5. Plan what to do in case of problems
We often worry about having problems like these and not knowing how to deal with them.
- What if I forget a word?
- What if my mind goes blank?
- What if I don't understand what the other person is saying?
By planning what you will do and say if these situations occur, you may feel less anxious. If you forget a word, for example, prepare some phrases such as I can't remember the word. What I mean is … and then try to describe the word. You could perhaps use synonyms (It's similar to …) or antonyms (It's the opposite of …). Or if somebody says something you don't understand, you can say Sorry, I didn't get that or Sorry, could you say that again? Write these phrases in your notebook and practise them.
Communication is never 100 per cent smooth, not even for native speakers. Overcoming such problems is a very normal part of speaking.

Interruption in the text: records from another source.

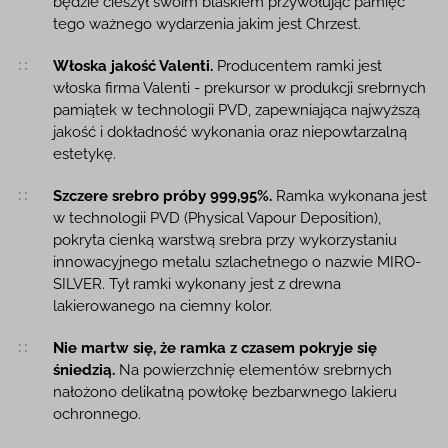
będzie cieszył swoim blaskiem przywołując pamięć
tego ważnego wydarzenia jakim jest Chrzest.
Włoska jakość Valenti.
Producentem ramki jest
włoska firma Valenti - prekursor w produkcji srebrnych
pamiątek w technologii PVD, zapewniająca najwyższą
jakość i dokładność wykonania oraz niepowtarzalną
estetykę.
Szczere srebro próby 999,95%.
Ramka wykonana jest
w technologii PVD (Physical Vapour Deposition),
pokryta cienką warstwą srebra przy wykorzystaniu
innowacyjnego metalu szlachetnego o nazwie MIRO-
SILVER. Tył ramki wykonany jest z drewna
lakierowanego na ciemny kolor.
Nie martw się, że ramka z czasem pokryje się
śniedzią.
Na powierzchnię elementów srebrnych
nałożono delikatną powłokę bezbarwnego lakieru
ochronnego.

6. Accept problems and mistakes
Learning a language is not easy, and you will definitely have problems and make mistakes along the way. Everybody does! But making a mistake can teach you a lot and help you to improve your skills. Remember that good speakers are not people who speak perfectly all the time. Instead, good speakers can solve communication problems when they occur.
7. Note your progress
Over days and weeks, experiment with different ways to reduce and cope with anxiety, and keep notes of what works for you and what doesn't. Note down your speaking goals too and tick them as you achieve them, so that you can see your progress and build up positive experiences of speaking.
8. Reward yourself
If you try hard and make progress but your reward is just to do more practice, it might not be very motivating. So, reward yourself with something nice like eating a chocolate, buying a new notebook, taking time off to relax or whatever makes you feel good. Reward yourself when you achieve a goal, overcome a problem, learn something important or do something challenging.